## Records shown
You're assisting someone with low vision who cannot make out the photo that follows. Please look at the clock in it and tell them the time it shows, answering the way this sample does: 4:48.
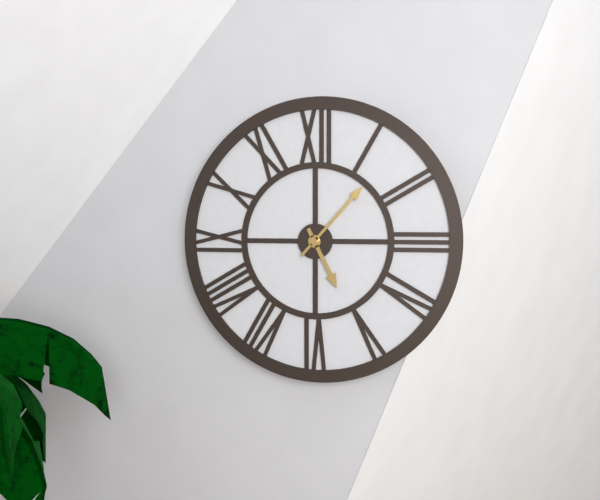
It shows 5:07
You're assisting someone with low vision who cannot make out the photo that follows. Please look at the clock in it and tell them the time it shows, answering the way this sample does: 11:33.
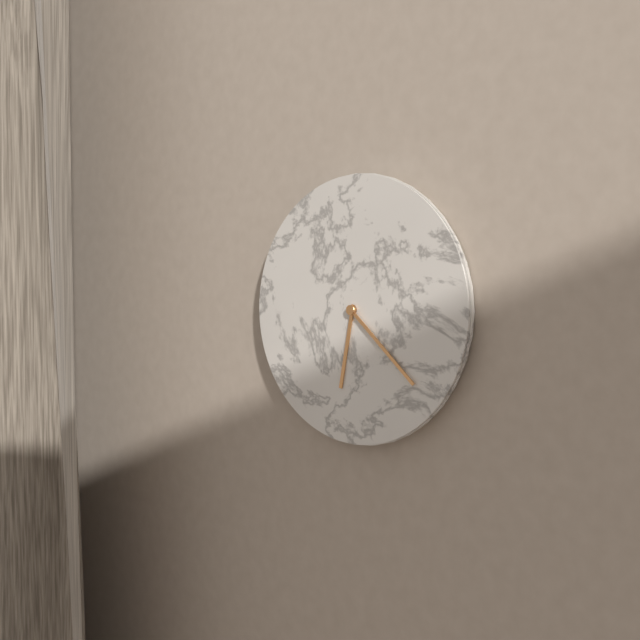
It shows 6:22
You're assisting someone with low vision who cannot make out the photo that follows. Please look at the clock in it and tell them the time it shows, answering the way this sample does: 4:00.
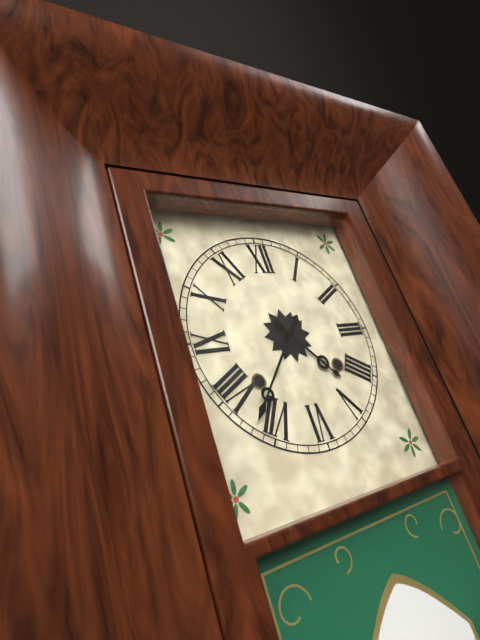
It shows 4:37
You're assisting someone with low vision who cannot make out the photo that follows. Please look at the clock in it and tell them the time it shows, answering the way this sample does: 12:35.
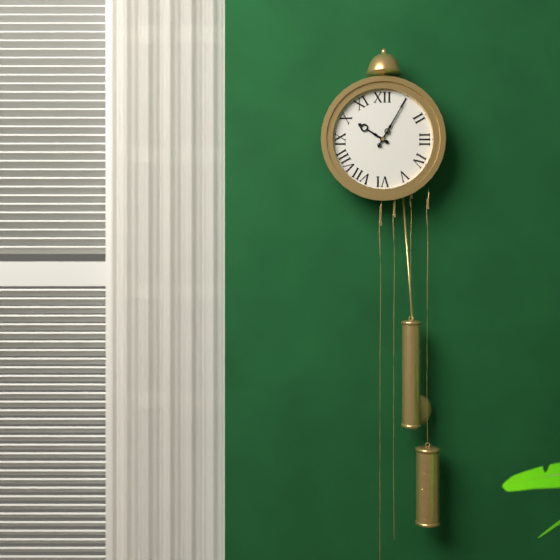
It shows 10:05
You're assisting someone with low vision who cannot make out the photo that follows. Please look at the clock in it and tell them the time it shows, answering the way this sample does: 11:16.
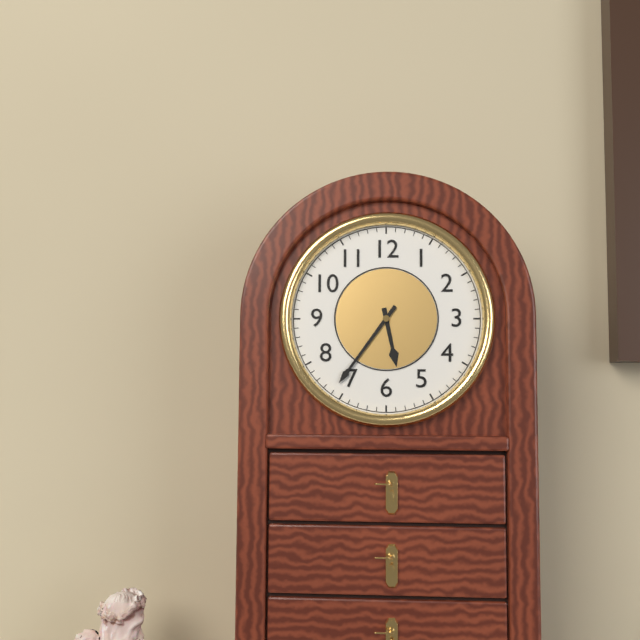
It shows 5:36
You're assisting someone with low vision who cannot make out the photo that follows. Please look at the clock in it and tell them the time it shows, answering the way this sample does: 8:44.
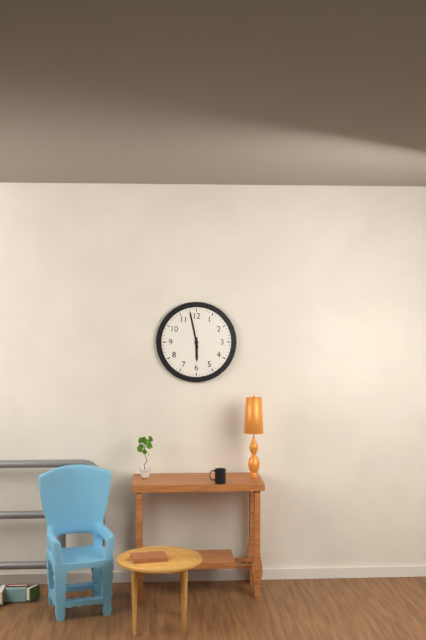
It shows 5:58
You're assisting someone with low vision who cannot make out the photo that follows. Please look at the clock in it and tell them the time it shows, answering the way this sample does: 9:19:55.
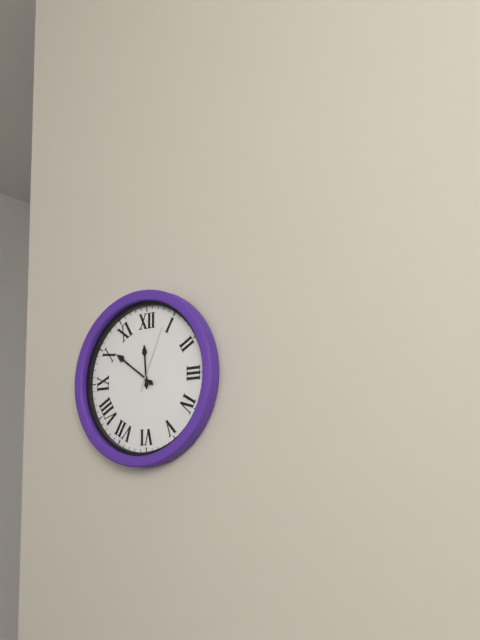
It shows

## What to produce
Copy out each of the entries above word for word, leaving out the pictures.

## Task answer
You're assisting someone with low vision who cannot make out the photo that follows. Please look at the clock in it and tell them the time it shows, answering the way this sample does: 4:48.
It shows 5:07
You're assisting someone with low vision who cannot make out the photo that follows. Please look at the clock in it and tell them the time it shows, answering the way this sample does: 11:33.
It shows 6:22
You're assisting someone with low vision who cannot make out the photo that follows. Please look at the clock in it and tell them the time it shows, answering the way this sample does: 4:00.
It shows 4:37
You're assisting someone with low vision who cannot make out the photo that follows. Please look at the clock in it and tell them the time it shows, answering the way this sample does: 12:35.
It shows 10:05
You're assisting someone with low vision who cannot make out the photo that follows. Please look at the clock in it and tell them the time it shows, answering the way this sample does: 11:16.
It shows 5:36
You're assisting someone with low vision who cannot make out the photo that follows. Please look at the clock in it and tell them the time it shows, answering the way this sample does: 8:44.
It shows 5:58
You're assisting someone with low vision who cannot make out the photo that follows. Please look at the clock in it and tell them the time it shows, answering the way this sample does: 9:19:55.
It shows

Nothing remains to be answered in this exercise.